**AIM OF THE EXERCISE**
Reformat the listing below as a numbered list, omitting all blank lines.

**RECORDED INFORMATION**
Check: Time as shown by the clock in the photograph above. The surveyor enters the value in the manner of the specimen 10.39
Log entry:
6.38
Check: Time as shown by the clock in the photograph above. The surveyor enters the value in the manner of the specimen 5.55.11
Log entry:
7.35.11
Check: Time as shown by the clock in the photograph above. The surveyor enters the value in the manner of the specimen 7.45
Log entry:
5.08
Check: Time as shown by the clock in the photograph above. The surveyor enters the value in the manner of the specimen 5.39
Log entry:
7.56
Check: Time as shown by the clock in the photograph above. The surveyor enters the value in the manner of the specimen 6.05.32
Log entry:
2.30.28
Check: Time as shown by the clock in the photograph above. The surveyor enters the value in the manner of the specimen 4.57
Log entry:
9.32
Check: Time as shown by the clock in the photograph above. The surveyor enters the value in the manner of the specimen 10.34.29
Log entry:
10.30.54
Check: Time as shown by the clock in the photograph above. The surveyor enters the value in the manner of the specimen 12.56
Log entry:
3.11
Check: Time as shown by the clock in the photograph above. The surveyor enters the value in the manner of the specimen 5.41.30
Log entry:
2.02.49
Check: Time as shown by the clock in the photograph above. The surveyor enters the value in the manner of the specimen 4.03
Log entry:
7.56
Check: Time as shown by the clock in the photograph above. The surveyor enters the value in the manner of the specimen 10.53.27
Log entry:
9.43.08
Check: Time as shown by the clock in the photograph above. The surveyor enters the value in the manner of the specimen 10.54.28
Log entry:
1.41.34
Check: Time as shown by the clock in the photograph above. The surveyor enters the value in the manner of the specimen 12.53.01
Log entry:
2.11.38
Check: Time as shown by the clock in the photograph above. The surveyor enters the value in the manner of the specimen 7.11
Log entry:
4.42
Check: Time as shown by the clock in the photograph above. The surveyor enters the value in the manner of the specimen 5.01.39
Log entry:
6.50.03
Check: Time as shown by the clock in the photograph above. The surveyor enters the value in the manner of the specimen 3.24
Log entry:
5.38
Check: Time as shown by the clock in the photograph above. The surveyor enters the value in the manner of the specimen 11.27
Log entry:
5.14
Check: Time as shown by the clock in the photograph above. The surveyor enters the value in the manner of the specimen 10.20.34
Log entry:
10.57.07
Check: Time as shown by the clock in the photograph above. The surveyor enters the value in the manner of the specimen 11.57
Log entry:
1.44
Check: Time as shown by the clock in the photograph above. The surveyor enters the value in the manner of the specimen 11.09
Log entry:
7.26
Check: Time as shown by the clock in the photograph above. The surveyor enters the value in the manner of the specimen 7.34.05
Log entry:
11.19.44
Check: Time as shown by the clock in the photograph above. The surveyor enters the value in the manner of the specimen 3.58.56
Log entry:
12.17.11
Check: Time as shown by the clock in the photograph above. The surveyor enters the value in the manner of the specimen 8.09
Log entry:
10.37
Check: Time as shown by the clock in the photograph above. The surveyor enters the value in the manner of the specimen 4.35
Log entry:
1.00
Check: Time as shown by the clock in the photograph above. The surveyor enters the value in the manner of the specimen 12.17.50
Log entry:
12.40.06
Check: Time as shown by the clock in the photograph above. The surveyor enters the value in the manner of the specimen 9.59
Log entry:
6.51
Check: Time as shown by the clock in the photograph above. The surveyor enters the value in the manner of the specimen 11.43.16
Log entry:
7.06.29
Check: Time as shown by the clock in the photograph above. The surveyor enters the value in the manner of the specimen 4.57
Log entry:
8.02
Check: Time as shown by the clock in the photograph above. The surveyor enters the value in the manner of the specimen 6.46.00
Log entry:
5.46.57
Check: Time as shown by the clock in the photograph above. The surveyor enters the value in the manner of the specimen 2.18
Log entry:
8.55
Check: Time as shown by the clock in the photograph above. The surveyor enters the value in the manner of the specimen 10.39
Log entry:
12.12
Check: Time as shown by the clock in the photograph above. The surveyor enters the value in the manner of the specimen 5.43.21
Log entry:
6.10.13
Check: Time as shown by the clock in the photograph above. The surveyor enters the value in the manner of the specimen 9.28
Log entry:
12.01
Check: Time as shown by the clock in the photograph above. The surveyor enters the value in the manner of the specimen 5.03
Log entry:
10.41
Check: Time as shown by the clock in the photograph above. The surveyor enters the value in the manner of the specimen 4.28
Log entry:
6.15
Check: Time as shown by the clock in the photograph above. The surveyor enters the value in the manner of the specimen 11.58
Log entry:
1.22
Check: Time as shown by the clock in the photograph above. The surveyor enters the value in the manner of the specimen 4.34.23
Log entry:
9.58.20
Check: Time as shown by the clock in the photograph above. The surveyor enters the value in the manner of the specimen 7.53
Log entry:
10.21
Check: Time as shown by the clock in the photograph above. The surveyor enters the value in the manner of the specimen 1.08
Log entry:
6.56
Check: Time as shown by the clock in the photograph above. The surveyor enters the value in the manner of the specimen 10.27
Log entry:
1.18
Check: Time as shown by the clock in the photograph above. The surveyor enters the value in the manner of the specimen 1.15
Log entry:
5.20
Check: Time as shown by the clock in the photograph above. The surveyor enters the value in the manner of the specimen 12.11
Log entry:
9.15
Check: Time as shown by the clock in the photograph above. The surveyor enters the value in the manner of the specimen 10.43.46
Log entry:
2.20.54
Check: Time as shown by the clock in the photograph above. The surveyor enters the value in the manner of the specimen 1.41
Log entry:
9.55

**FINISHED EXERCISE**
1. Check: Time as shown by the clock in the photograph above. The surveyor enters the value in the manner of the specimen 10.39
2. Log entry:
3. 6.38
4. Check: Time as shown by the clock in the photograph above. The surveyor enters the value in the manner of the specimen 5.55.11
5. Log entry:
6. 7.35.11
7. Check: Time as shown by the clock in the photograph above. The surveyor enters the value in the manner of the specimen 7.45
8. Log entry:
9. 5.08
10. Check: Time as shown by the clock in the photograph above. The surveyor enters the value in the manner of the specimen 5.39
11. Log entry:
12. 7.56
13. Check: Time as shown by the clock in the photograph above. The surveyor enters the value in the manner of the specimen 6.05.32
14. Log entry:
15. 2.30.28
16. Check: Time as shown by the clock in the photograph above. The surveyor enters the value in the manner of the specimen 4.57
17. Log entry:
18. 9.32
19. Check: Time as shown by the clock in the photograph above. The surveyor enters the value in the manner of the specimen 10.34.29
20. Log entry:
21. 10.30.54
22. Check: Time as shown by the clock in the photograph above. The surveyor enters the value in the manner of the specimen 12.56
23. Log entry:
24. 3.11
25. Check: Time as shown by the clock in the photograph above. The surveyor enters the value in the manner of the specimen 5.41.30
26. Log entry:
27. 2.02.49
28. Check: Time as shown by the clock in the photograph above. The surveyor enters the value in the manner of the specimen 4.03
29. Log entry:
30. 7.56
31. Check: Time as shown by the clock in the photograph above. The surveyor enters the value in the manner of the specimen 10.53.27
32. Log entry:
33. 9.43.08
34. Check: Time as shown by the clock in the photograph above. The surveyor enters the value in the manner of the specimen 10.54.28
35. Log entry:
36. 1.41.34
37. Check: Time as shown by the clock in the photograph above. The surveyor enters the value in the manner of the specimen 12.53.01
38. Log entry:
39. 2.11.38
40. Check: Time as shown by the clock in the photograph above. The surveyor enters the value in the manner of the specimen 7.11
41. Log entry:
42. 4.42
43. Check: Time as shown by the clock in the photograph above. The surveyor enters the value in the manner of the specimen 5.01.39
44. Log entry:
45. 6.50.03
46. Check: Time as shown by the clock in the photograph above. The surveyor enters the value in the manner of the specimen 3.24
47. Log entry:
48. 5.38
49. Check: Time as shown by the clock in the photograph above. The surveyor enters the value in the manner of the specimen 11.27
50. Log entry:
51. 5.14
52. Check: Time as shown by the clock in the photograph above. The surveyor enters the value in the manner of the specimen 10.20.34
53. Log entry:
54. 10.57.07
55. Check: Time as shown by the clock in the photograph above. The surveyor enters the value in the manner of the specimen 11.57
56. Log entry:
57. 1.44
58. Check: Time as shown by the clock in the photograph above. The surveyor enters the value in the manner of the specimen 11.09
59. Log entry:
60. 7.26
61. Check: Time as shown by the clock in the photograph above. The surveyor enters the value in the manner of the specimen 7.34.05
62. Log entry:
63. 11.19.44
64. Check: Time as shown by the clock in the photograph above. The surveyor enters the value in the manner of the specimen 3.58.56
65. Log entry:
66. 12.17.11
67. Check: Time as shown by the clock in the photograph above. The surveyor enters the value in the manner of the specimen 8.09
68. Log entry:
69. 10.37
70. Check: Time as shown by the clock in the photograph above. The surveyor enters the value in the manner of the specimen 4.35
71. Log entry:
72. 1.00
73. Check: Time as shown by the clock in the photograph above. The surveyor enters the value in the manner of the specimen 12.17.50
74. Log entry:
75. 12.40.06
76. Check: Time as shown by the clock in the photograph above. The surveyor enters the value in the manner of the specimen 9.59
77. Log entry:
78. 6.51
79. Check: Time as shown by the clock in the photograph above. The surveyor enters the value in the manner of the specimen 11.43.16
80. Log entry:
81. 7.06.29
82. Check: Time as shown by the clock in the photograph above. The surveyor enters the value in the manner of the specimen 4.57
83. Log entry:
84. 8.02
85. Check: Time as shown by the clock in the photograph above. The surveyor enters the value in the manner of the specimen 6.46.00
86. Log entry:
87. 5.46.57
88. Check: Time as shown by the clock in the photograph above. The surveyor enters the value in the manner of the specimen 2.18
89. Log entry:
90. 8.55
91. Check: Time as shown by the clock in the photograph above. The surveyor enters the value in the manner of the specimen 10.39
92. Log entry:
93. 12.12
94. Check: Time as shown by the clock in the photograph above. The surveyor enters the value in the manner of the specimen 5.43.21
95. Log entry:
96. 6.10.13
97. Check: Time as shown by the clock in the photograph above. The surveyor enters the value in the manner of the specimen 9.28
98. Log entry:
99. 12.01
100. Check: Time as shown by the clock in the photograph above. The surveyor enters the value in the manner of the specimen 5.03
101. Log entry:
102. 10.41
103. Check: Time as shown by the clock in the photograph above. The surveyor enters the value in the manner of the specimen 4.28
104. Log entry:
105. 6.15
106. Check: Time as shown by the clock in the photograph above. The surveyor enters the value in the manner of the specimen 11.58
107. Log entry:
108. 1.22
109. Check: Time as shown by the clock in the photograph above. The surveyor enters the value in the manner of the specimen 4.34.23
110. Log entry:
111. 9.58.20
112. Check: Time as shown by the clock in the photograph above. The surveyor enters the value in the manner of the specimen 7.53
113. Log entry:
114. 10.21
115. Check: Time as shown by the clock in the photograph above. The surveyor enters the value in the manner of the specimen 1.08
116. Log entry:
117. 6.56
118. Check: Time as shown by the clock in the photograph above. The surveyor enters the value in the manner of the specimen 10.27
119. Log entry:
120. 1.18
121. Check: Time as shown by the clock in the photograph above. The surveyor enters the value in the manner of the specimen 1.15
122. Log entry:
123. 5.20
124. Check: Time as shown by the clock in the photograph above. The surveyor enters the value in the manner of the specimen 12.11
125. Log entry:
126. 9.15
127. Check: Time as shown by the clock in the photograph above. The surveyor enters the value in the manner of the specimen 10.43.46
128. Log entry:
129. 2.20.54
130. Check: Time as shown by the clock in the photograph above. The surveyor enters the value in the manner of the specimen 1.41
131. Log entry:
132. 9.55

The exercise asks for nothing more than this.